Suppose a company which produces fire alarms has claimed that the fire alarms make only one false alarm per year, on average. Let $X$ denote the number of false alarms per year. Assume $X \sim Poisson(\lambda)$. Under the company's claim, the probability of observing $x$ fire alarms per year is
$P(X = x) = \frac{e^{-\lambda}\lambda^x}{x!} = \frac{e^{-1}}{x!}, x = 0,1,...$
A customer had a bad experience with the fire alarm he purchased before. He allows 1% chance for falsely rejecting $H_0$. He gathers one hundred people who observed three or more fire alarms and observed:
$(X_1,X_2,...,X_{100}) = (4,6,...,3)$ with
$\bar{X}_{100} = \frac{1}{100} \sum_{i=1}^{100}X_i = 3.32$
a. Ignoring any flaw of data collection, calculate the test statistic (which is compared to the standard normal distribution) and the approximate p-value for testing
$H_0 : \lambda = 1$ versus $H_1 : \lambda > 1$
Also note that the population mean and the population variance are equal to $\lambda = 1$
b. In two sentences, argue why the sample size of $n = 100$ is not useful for the hypothesis testing.
a. For part a, I am doing this, because I am supposed to use a normal distribution.
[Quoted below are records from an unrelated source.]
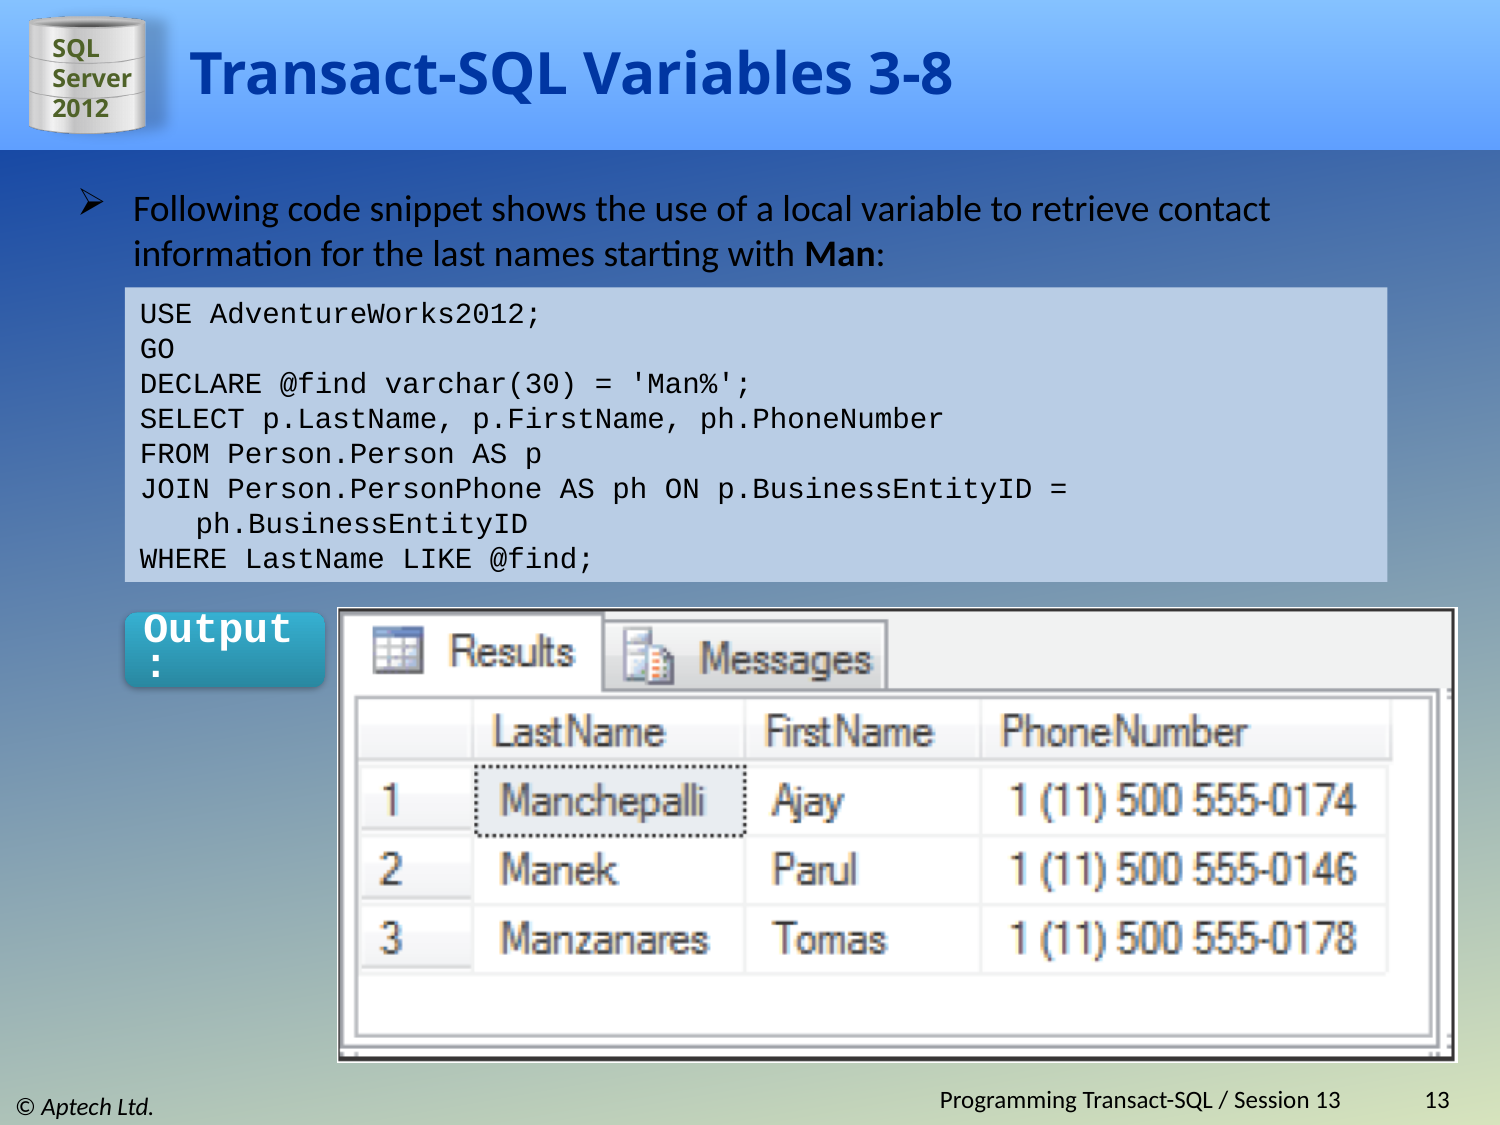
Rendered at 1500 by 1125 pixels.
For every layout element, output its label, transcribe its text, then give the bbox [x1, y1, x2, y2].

picture [24, 0, 150, 150]
picture [337, 607, 1458, 1063]
text_box Following code snippet shows the use of a local variable to retrieve contact information for the last names starting with Man: [62, 176, 1325, 282]
footer Programming Transact-SQL / Session 13 [375, 1084, 1363, 1113]
text_box Output: [124, 612, 326, 688]
slide_number 13 [1363, 1084, 1465, 1113]
title Transact-SQL Variables 3-8 [174, 37, 1426, 106]
text_box USE AdventureWorks2012; GO DECLARE @find varchar(30) = 'Man%'; SELECT p.LastName, p.FirstName, ph.PhoneNumber FROM Person.Person AS p JOIN Person.PersonPhone AS ph ON p.BusinessEntityID = ph.BusinessEntityID WHERE LastName LIKE @find; [124, 287, 1388, 582]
$T = \frac{\bar{X} - \mu}{\sqrt{\frac{\sigma^2}{n}}} = \frac{\bar{X} - \lambda}{\sqrt{\frac{\lambda^2}{n}}} = \frac{3.32 - 1}{\sqrt{\frac{1}{100}}} = 23.2$
The p-value I got (using R) was just $qnorm(0.99,0,1) \approx 2.326$
b. Part b is where I get confused. I read that having a large sample size is actually good when testing a hypothesis. However I also realize that as $n$ increases, so does the testing statistic while $\lambda$ remains fixed. I'm just wondering what can I argue mathematically.. and why is it like this for Poisson distributions?